Leemos poco (y gratis)

Hace un par de años, Mario Tascón, un conocido –entre otras cosas– tuitero, disparaba regularmente y en tiempo real una especie de Índice de lectura de su vagón del Metro de Madrid: “Lleno. 10 personas leyendo: cuatro periódicos, dos libros, cuatro e-books”, podría ser el balance de un trayecto Tribunal-Nuevos Ministerios a primera hora de la mañana. La impresión transmitida por Tascón era clara: en España se lee poco, y cada vez menos. Los datos le van dando la razón.

Era el principio del pinchazo de la burbuja lectora. Hasta 2012, año tras año, el número de españoles que declaraban leer crecía de manera sostenida. Pero llevamos dos años en retroceso. Un ejemplo: según el Ministerio de Educación, un 59% de españoles declaraba leer libros en 2014; dos años antes lo hacía el 63%. Nos alejamos del promedio europeo (70%).

Otra pista: Según publicaba hace unos días el Centro de Investigaciones Sociológicas, el 35% de los españoles no lee “nunca” o “casi nunca”. Buceando estos y otros estudios, en nuestro país solo ha aumentado la venta de libros digitales. Pero ahí hay un problema: de los que los leen, el 68% declara no pagar por disfrutar de Cercas, Follet o Flaubert. Es decir: piratea y no paga ni desea pagar para acceder a esas obras. Es el único dato en que nos diferenciamos.

Nos encontramos, pues, con el escenario poco halagüeño de una sociedad en la que los lectores habituales menguan y en la que uno de cada cinco españoles no ven necesario pagar por lo que lee, lo que podría tener varias explicaciones. La primera es que consideramos la cultura como un gasto y no como una inversión, y, puestos a recortar gastos, recortamos en cultura.

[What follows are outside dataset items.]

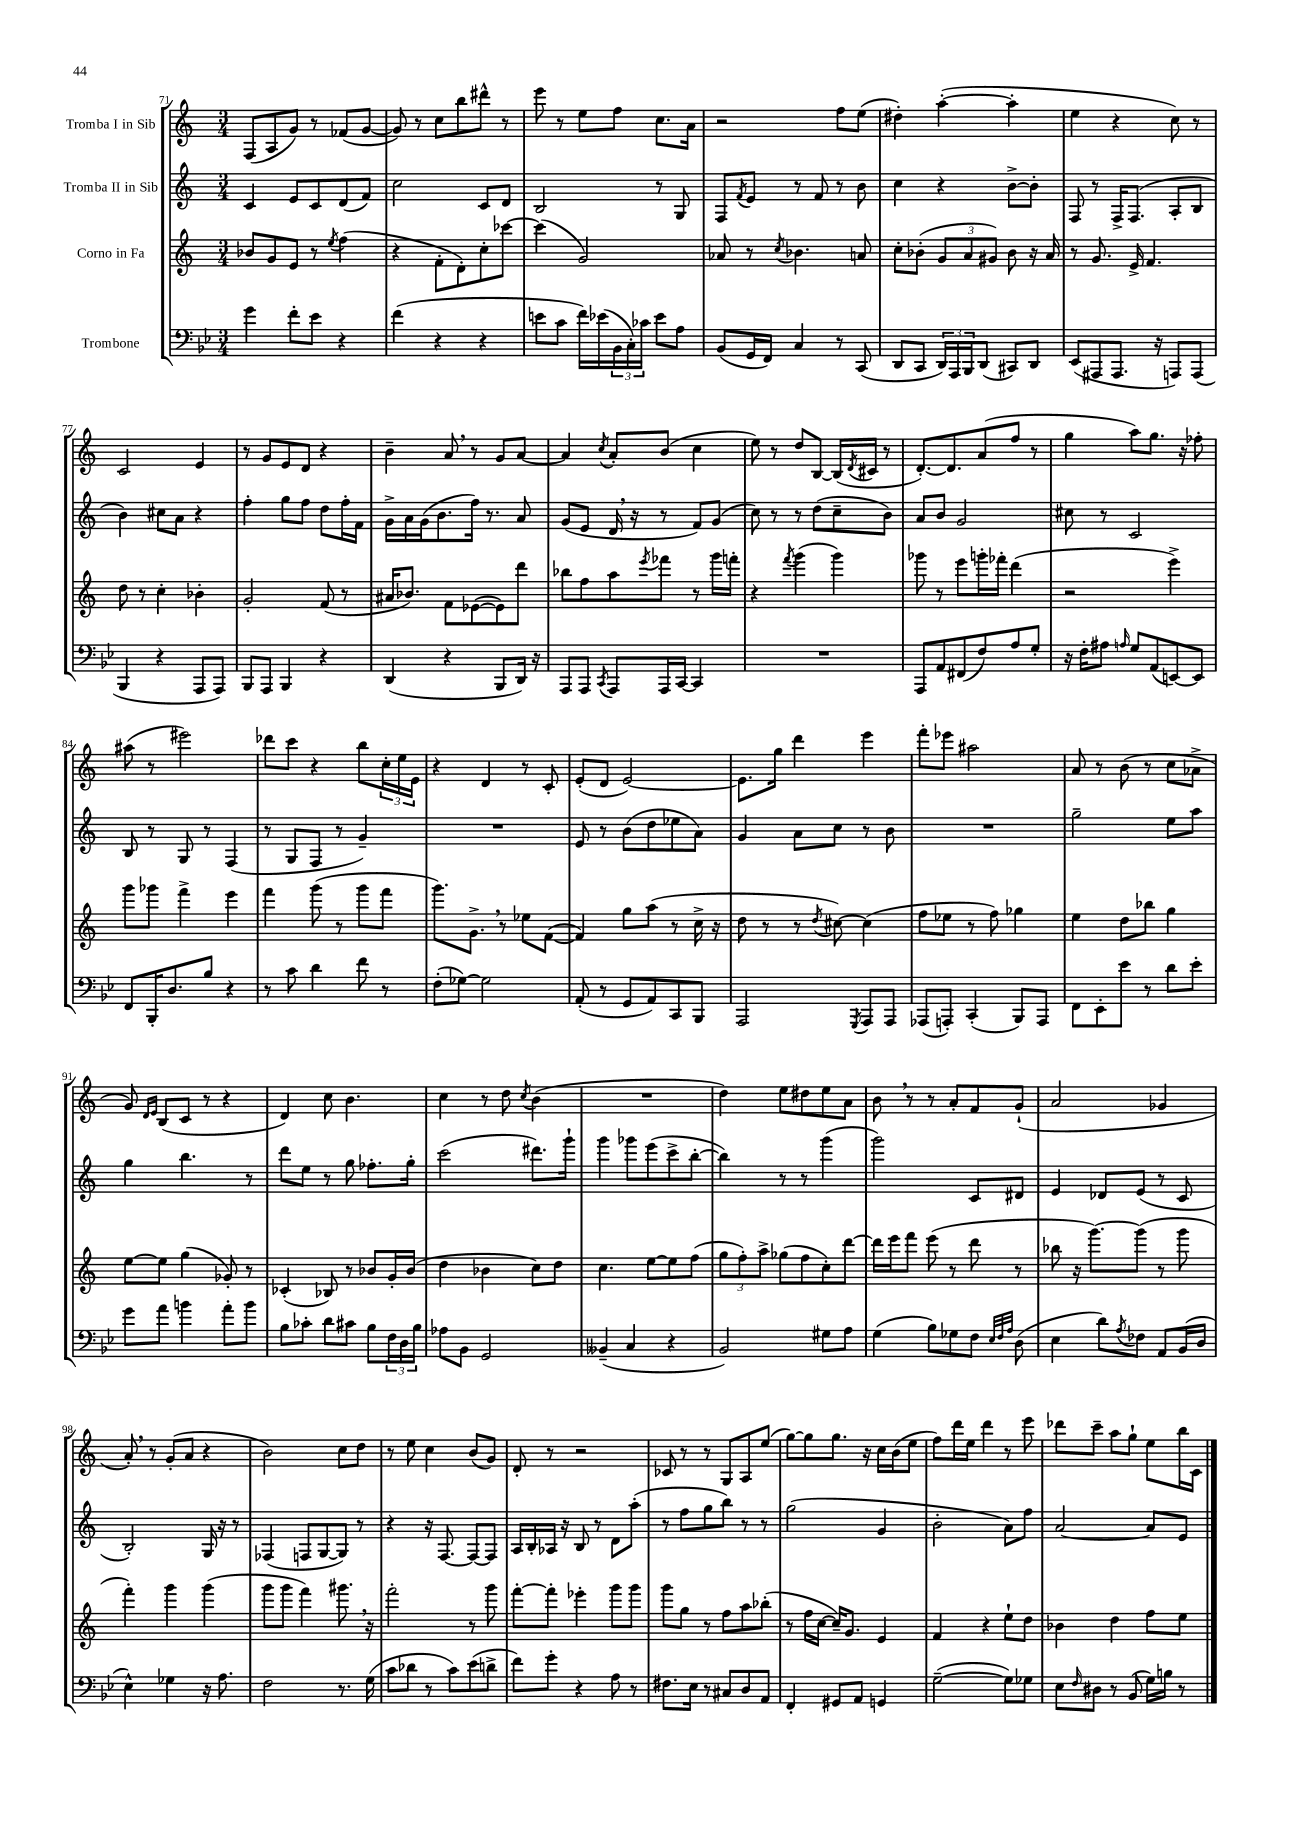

**kern	**kern	**kern	**kern
*staff4	*staff3	*staff2	*staff1
*clefF4	*clefG2	*clefG2	*clefG2
*k[b-e-]	*k[]	*k[]	*k[]
*M3/4	*M3/4	*M3/4	*M3/4
4g\	8b-/L	4c/	(8F/L
.	8g/	.	8A/
8f'\L	8e/J	8e/L	8g/J)
8e-\J	8r	8c/	8r
.	8qee/	.	.
4r	(4ff\	(8d/	(8f-/L
.	.	8f/J)	[8g/J
=	=	=	=
(4f\	4r	2cc\	8g/])
.	.	.	8r
4r	8f'\L	.	8cc\L
.	8d'\)	.	8bb\
4r	8cc'\	8c/L	8ddd#^^\J
.	[8ccc-\J	8d/J	8r
=	=	=	=
8e\L	(4ccc-\]	2B/	8eee\
8c\J	.	.	8r
16f\LL)	2g/)	.	8ee\L
(16e-\	.	.	.
24BB-\	.	.	8ff\J
24C'\)	.	.	.
24c-\JJ	.	.	.
8e-\L	.	8r	8.cc\L
8A\J	.	8G/	.
.	.	.	16a\Jk
=	=	=	=
(8BB-/L	8a-/	8F/L	2r
.	.	8qf/	.
16GG/L	8r	8e/J	.
16FF/JJ)	.	.	.
.	8qcc/	.	.
4C/	4.b-\	8r	.
.	.	8f/	.
8r	.	8r	8ff\L
(8CC/	8a/	8b\	(8ee\J
=	=	=	=
8DD/L	8cc'\L	4cc\	4dd#'\)
8CC/J	(8b-'\J	.	.
24DD/LL)	12g/L	4r	([4aa'\
24AAA/	.	.	.
24BBB-/J	12a/	.	.
(8DD/J	.	.	.
.	12g#/J)	.	.
8CC#/L)	8b-\	[8b^\L	4aa'\]
8DD/J	16r	8b'\]J	.
.	16a/	.	.
=	=	=	=
(8EE-/L	8r	8F/	4ee\
8AAA#/	8.g/	8r	.
8.AAA#/J	.	16F^/LK	4r
.	16e^/	(8.F/J	.
.	4.f/	.	.
16r	.	.	.
8AAA/L)	.	8A'/L	8cc\)
(8AAA/J	.	8B/J	8r
=	=	=	=
4BBB-/	8dd\	4b\)	2c/
.	8r	.	.
4r	4cc'\	8cc#\L	.
.	.	8a\J	.
8AAA/L	4b-'\	4r	4e/
8AAA/J)	.	.	.
=	=	=	=
8BBB-/L	2g'/	4ff'\	8r
8AAA/J	.	.	8g/L
4BBB-/	.	8gg\L	8e/
.	.	8ff\J	8d/J
4r	(8f/	8dd\L	4r
.	8r	16ff'\L	.
.	.	16f\JJ	.
=	=	=	=
(4DD/	16a#/LK	16g^\LL	4b~\
.	8.b-/J)	16a\	.
.	.	(16g\J	.
.	.	8.b\	.
4r	8f\L	.	8a/
.	([8e-\	16ff\Jk)	8r
.	.	8.r	.
8BBB-/L	8e-\])	.	8g/L
16DD/Jk)	8ddd\J	8a/	[8a/J
16r	.	.	.
=	=	=	=
8AAA/L	8bb-\L	(8g/L	4a/]
8AAA/J	8ff\	8e/J	.
8qCC/	.	.	8qcc/
8AAA/L	8aa\	16d/	8a'/L
.	.	16r	.
.	8qeee/	.	.
16AAA/L	8fff-\J	8r	(8b/J
[16CC/JJ	.	.	.
4CC/]	8r	8f/L)	4cc\
.	16ggg\LL	(8g/J	.
.	16fff'\JJ	.	.
=	=	=	=
2.r	4r	8cc\)	8ee\)
.	.	8r	8r
.	8qfff/	.	.
.	(4ggg\	8r	8dd/L
.	.	(8dd\L	[8B/J
.	4ggg\)	8cc~\	(16B/]LL
.	.	.	8qd/
.	.	.	16c#/JJ
.	.	8b\J)	8r
=	=	=	=
8AAA/L	8ggg-\	8a/L	[8.d'/L)
8AA/	8r	8b/J	.
.	.	.	8.d/]
(8FF#/	8eee\L	2g/	.
8F/)	16ggg'\L	.	(8a/
.	16fff-'\JJ	.	.
8A/	(4ddd\	.	8ff/J
8G'/J	.	.	8r
=	=	=	=
16r	2r	8cc#\	4gg\
16F'\LK	.	.	.
8A#\J	.	8r	.
16qqA/	.	.	.
8G/L	.	2c/	8aa\L)
(8AA/	.	.	8.gg\J
[8EE/)	4eee^\)	.	.
.	.	.	16r
8EE/]J	.	.	8ff-'\
=	=	=	=
8FF/L	8ggg\L	8B/	(8aa#\
16BBB-'/K	8ggg-\J	8r	8r
8.D/	.	.	.
.	4fff^\	8G/	2eee#\)
8B-/J	.	8r	.
4r	4eee\	(4F/	.
=	=	=	=
8r	4fff\	8r	8ddd-\L
8c\	.	8G/L	8ccc\J
4d\	(8ggg\	8F/J	4r
.	8r	8r	.
8f\	8ggg\L	4g~/)	8bb\L
8r	8fff\J	.	24cc'\L
.	.	.	24ee\
.	.	.	24e\JJ
=	=	=	=
(8F'\L	8.ggg\L)	2.r	4r
[8G-\J)	.	.	.
.	8.g^\J	.	.
2G-\]	.	.	4d/
.	8r	.	.
.	8ee-\L	.	8r
.	([8f\J	.	8c'/
=	=	=	=
(8AA'/	4f/])	8e/	(8e'/L
8r	.	8r	8d/J
8GG/L	8gg\L	(8b\L	[2e/)
8AA/)	(8aa\J	8dd\	.
8CC/	8r	8ee-\	.
8BBB-/J	16cc^\	8a\J)	.
.	16r	.	.
=	=	=	=
2AAA/	8dd\	4g/	8.e\]L
.	8r	.	.
.	.	.	16gg\Jk
.	8r	8a\L	4ddd\
.	8qdd/	.	.
.	[8cc#\)	8cc\J	.
8qGGG/	.	.	.
8AAA/L	(4cc#\]	8r	4eee\
8AAA/J	.	8b\	.
=	=	=	=
(8AAA-/L	8ff\L	2.r	8fff'\L
8AAA'/J)	8ee-\J	.	8eee-\J
(4CC'/	8r	.	2aa#\
.	8ff\)	.	.
8BBB-/L)	4gg-\	.	.
8AAA/J	.	.	.
=	=	=	=
8FF\L	4ee\	2gg~\	8a/
8EE-'\	.	.	8r
8e-\J	8dd\L	.	(8b\
8r	8bb-\J	.	8r
8d\L	4gg\	8ee\L	8cc\L
8e-'\J	.	8aa\J	8a-^\J
=	=	=	=
8g\L	[8ee\L	4gg\	8g/)
.	.	.	16qqd/LL
.	.	.	16qqe/JJ
8a\J	8ee\]J	.	(8B/L
4b\	(4gg\	4.bb\	8c/J
.	.	.	8r
8a'\L	8g-'/)	.	4r
8b\J	8r	8r	.
=	=	=	=
8B-\L	(4c-'/	8ddd\L	4d/)
8c-'\J	.	8ee\J	.
8d\L	8B-/)	8r	8cc\
8c#\J	8r	8gg\	4.b\
8B-\L	8b-/L	8.ff-'\L	.
24F\L	16g'/L	.	.
24D\	.	.	.
.	(16b-/JJ	16gg'\Jk	.
24B-\JJ	.	.	.
=	=	=	=
8A-\L	4dd\	(2ccc\	4cc\
8BB-\J	.	.	.
2GG/	4b-\	.	8r
.	.	.	8dd\
.	.	.	8qcc/
.	8cc\L)	8.ddd#\L)	(4b\
.	8dd\J	.	.
.	.	16ggg`\Jk	.
=	=	=	=
(4BB--~/	4.cc\	4ggg\	2.r
4C/	.	8ggg-\L	.
.	[8ee\L	(8eee\	.
4r	8ee\]	8ccc^\	.
.	(8ff\J	[8bb'\J	.
=	=	=	=
2BB-/)	12gg\L	4bb\])	4dd\)
.	12ff'\)	.	.
.	12aa^\J	.	.
.	(8gg-\L	8r	8ee\L
.	8ff\	8r	8dd#\
8G#\L	8cc'\)	(4ggg\	8ee\
8A\J	[8ddd\J	.	8a\J
=	=	=	=
(4G\	16ddd\]LL	2ggg\)	8b\
.	16eee\J	.	.
.	8fff\J	.	8r
8B-\L)	(8eee\	.	8r
8G-\	8r	.	8a'/L
8F\J	8ddd\	8c/L	8f/
32qqE-/LLL	.	.	.
32qqF/	.	.	.
32qqA/JJJ	.	.	.
(8D\	8r	8d#/J	(8g`/J
=	=	=	=
4E-\	8bb-\	4e/	2a/
.	16r	.	.
.	[8.ggg\L)	.	.
8d\L)	.	8d-/L	.
8qA/	.	.	.
8F-\J	(8ggg\]J	(8e/J	.
8AA/L	8r	8r	4g-/
(16BB-/L	8ggg\	8c/	.
16D/JJ	.	.	.
=	=	=	=
4E-^^\)	4fff'\)	2B'/)	8a'/)
.	.	.	8r
4G-\	4ggg\	.	(8g'/L
.	.	.	8a/J
16r	(4ggg\	16G/	4r
8.A\	.	16r	.
.	.	8r	.
=	=	=	=
2F\	8ggg\L	(4F-/	2b\)
.	8ggg\J	.	.
.	4fff\)	8F/L	.
.	.	[8G/	.
8.r	8.ggg#\	8G/]J)	8cc\L
.	.	8r	8dd\J
(16G\	16r	.	.
=	=	=	=
8c\L	2fff'\	4r	8r
8d-\J	.	.	8ee\
8r	.	16r	4cc\
.	.	[8.F/	.
8c\L)	.	.	.
(8e-\	8r	8F/_L	(8b/L
8d^\J	8ggg\	8F/]J	8g/J)
=	=	=	=
8f\L)	[8fff'\L	16A/LL	8d'/
.	.	16B'/	.
8g'\J	8fff'\]J	16A-/JJ	8r
.	.	16r	.
4r	4eee-'\	8B/	2r
.	.	8r	.
8A\	8ggg\L	8d\L	.
8r	8ggg\J	(8aa'\J	.
=	=	=	=
8.F#\L	8ggg\L	8r	8c-/
.	8gg\J	8ff\L	8r
16E-\Jk	.	.	.
8r	8r	8gg\	8r
8C#/L	8ff\L	8bb\J)	8G/L
8D/	8aa\	8r	8A/
8AA/J	(8bb-'\J	8r	(8ee/J
=	=	=	=
4FF'/	8r	(2gg\	[8gg\L)
.	16ff\LL	.	8gg\]
.	[16cc\JJ	.	.
8GG#/L	16cc~/]LK)	.	8.gg\J
.	8.g/J	.	.
8AA/J	.	.	.
.	.	.	16r
4GG/	4e/	4g/	16cc\LL
.	.	.	(16b\J
.	.	.	8ee\J
=	=	=	=
([2G~\	4f/	2b'\	8ff\L)
.	.	.	16ddd\L
.	.	.	16ee\JJ
.	4r	.	4ddd\
8G\]L)	8ee`\L	8a\L)	8r
8G-\J	8dd\J	8ff\J	8eee\
=	=	=	=
8E-\L	4b-\	[2a/	8ddd-\L
16qqF/	.	.	.
8D#\J	.	.	8ccc~\J
8r	4dd\	.	8aa\L
(8BB-/	.	.	8gg`\J
16G\LL)	8ff\L	8a/]L	8ee\L
16B\JJ	.	.	.
8r	8ee\J	8e/J	16bb\L
.	.	.	16c\JJ
==	==	==	==
*-	*-	*-	*-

La segunda es que se ha instalado la idea perniciosa de que la cultura es un derecho, y como tal debe ser gratuito. Y la tercera es la noción de que las editoriales y los autores “ganan mucho” y por tanto es lícito intentar que “ganen menos”. El problema es que esos presuntos lectores Robin Hood no roban a los ricos para dárselo a los pobres: roban a los pobres (autores) para gastárselo –por ejemplo– en dispositivos digitales. Así, al final, del negocio digital el que se come el pastel es el fabricante y el vendedor de dispositivos (ordenadores, tabletas, móviles, e-libros).

Una sociedad que no considera necesario pagar a los autores y a los editores por su trabajo es una sociedad abocada al fracaso. Es una deflación cultural más preocupante que la económica. Y, como se decía antiguamente, de la incultura y de la ignorancia solo se sale leyendo.

Juan Luis Posadas Sánchez es director de programas para Europa del Este y Próximo Oriente en Universidad Antonio de Nebrija y editor.